🤖 AI Summary
To address high annotation costs and low data efficiency in Deep Active Learning (DAL), this paper proposes a formal verification–based adversarial augmentation method. Specifically, it employs SMT solvers (e.g., ReLU-based) to systematically generate robustness-violating adversarial examples, which are then injected as unlabeled augmented data into the DAL pipeline. This work is the first to integrate formal-verification-driven adversarial sample generation into a DAL framework and introduces a novel query strategy designed to maximize information gain. Theoretical analysis and extensive experiments on CIFAR-10/100 and SVHN demonstrate that the generated samples exhibit higher uncertainty and discriminability than conventional gradient-based adversarial examples.
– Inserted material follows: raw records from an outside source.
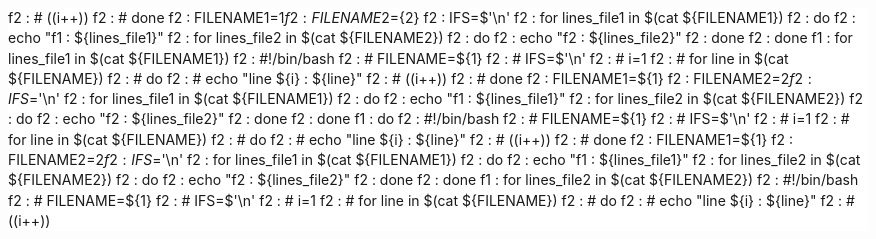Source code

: f2 : #     ((i++))
f2 : # done
f2 : FILENAME1=${1}
f2 : FILENAME2=${2}
f2 : IFS=$'\n'
f2 : for lines_file1 in $(cat ${FILENAME1})
f2 : do
f2 :     echo "f1 : ${lines_file1}"
f2 :     for lines_file2 in $(cat ${FILENAME2})
f2 :     do
f2 :         echo "f2 : ${lines_file2}"
f2 :     done
f2 : done
f1 : for lines_file1 in $(cat ${FILENAME1})
f2 : #!/bin/bash
f2 : # FILENAME=${1}
f2 : # IFS=$'\n'
f2 : # i=1
f2 : # for line in $(cat ${FILENAME})
f2 : # do
f2 : #     echo "line ${i} : ${line}"
f2 : #     ((i++))
f2 : # done
f2 : FILENAME1=${1}
f2 : FILENAME2=${2}
f2 : IFS=$'\n'
f2 : for lines_file1 in $(cat ${FILENAME1})
f2 : do
f2 :     echo "f1 : ${lines_file1}"
f2 :     for lines_file2 in $(cat ${FILENAME2})
f2 :     do
f2 :         echo "f2 : ${lines_file2}"
f2 :     done
f2 : done
f1 : do
f2 : #!/bin/bash
f2 : # FILENAME=${1}
f2 : # IFS=$'\n'
f2 : # i=1
f2 : # for line in $(cat ${FILENAME})
f2 : # do
f2 : #     echo "line ${i} : ${line}"
f2 : #     ((i++))
f2 : # done
f2 : FILENAME1=${1}
f2 : FILENAME2=${2}
f2 : IFS=$'\n'
f2 : for lines_file1 in $(cat ${FILENAME1})
f2 : do
f2 :     echo "f1 : ${lines_file1}"
f2 :     for lines_file2 in $(cat ${FILENAME2})
f2 :     do
f2 :         echo "f2 : ${lines_file2}"
f2 :     done
f2 : done
f1 :     for lines_file2 in $(cat ${FILENAME2})
f2 : #!/bin/bash
f2 : # FILENAME=${1}
f2 : # IFS=$'\n'
f2 : # i=1
f2 : # for line in $(cat ${FILENAME})
f2 : # do
f2 : #     echo "line ${i} : ${line}"
f2 : #     ((i++))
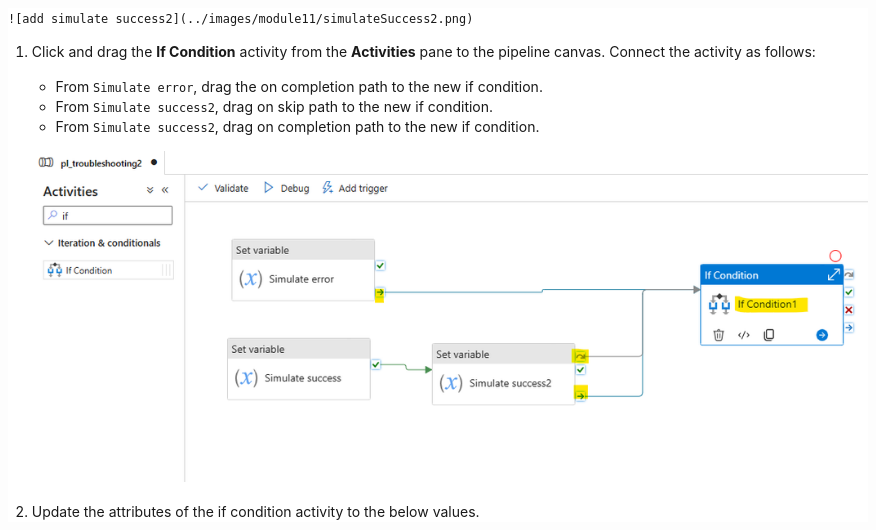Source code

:    ![add simulate success2](../images/module11/simulateSuccess2.png)

1. Click and drag the **If Condition** activity from the **Activities** pane to the pipeline canvas. Connect the activity as follows: 
    - From `Simulate error`, drag the on completion path to the new if condition.
    - From `Simulate success2`, drag on skip path to the new if condition.
    - From `Simulate success2`, drag on completion path to the new if condition.

    ![connect if](../images/module11/connectIf.png)

1. Update the attributes of the if condition activity to the below values.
Our method significantly improves model generalization and reduces annotation requirements by 20–35% at equivalent accuracy levels, validating its effectiveness and state-of-the-art performance in data-efficient learning.
📝 Abstract
Deep Active Learning (DAL) aims to reduce labeling costs in neural-network training by prioritizing the most informative unlabeled samples for annotation. Beyond selecting which samples to label, several DAL approaches further enhance data efficiency by augmenting the training set with synthetic inputs that do not require additional manual labeling. In this work, we investigate how augmenting the training data with adversarial inputs that violate robustness constraints can improve DAL performance. We show that adversarial examples generated via formal verification contribute substantially more than those produced by standard, gradient-based attacks. We apply this extension to multiple modern DAL techniques, as well as to a new technique that we propose, and show that it yields significant improvements in model generalization across standard benchmarks.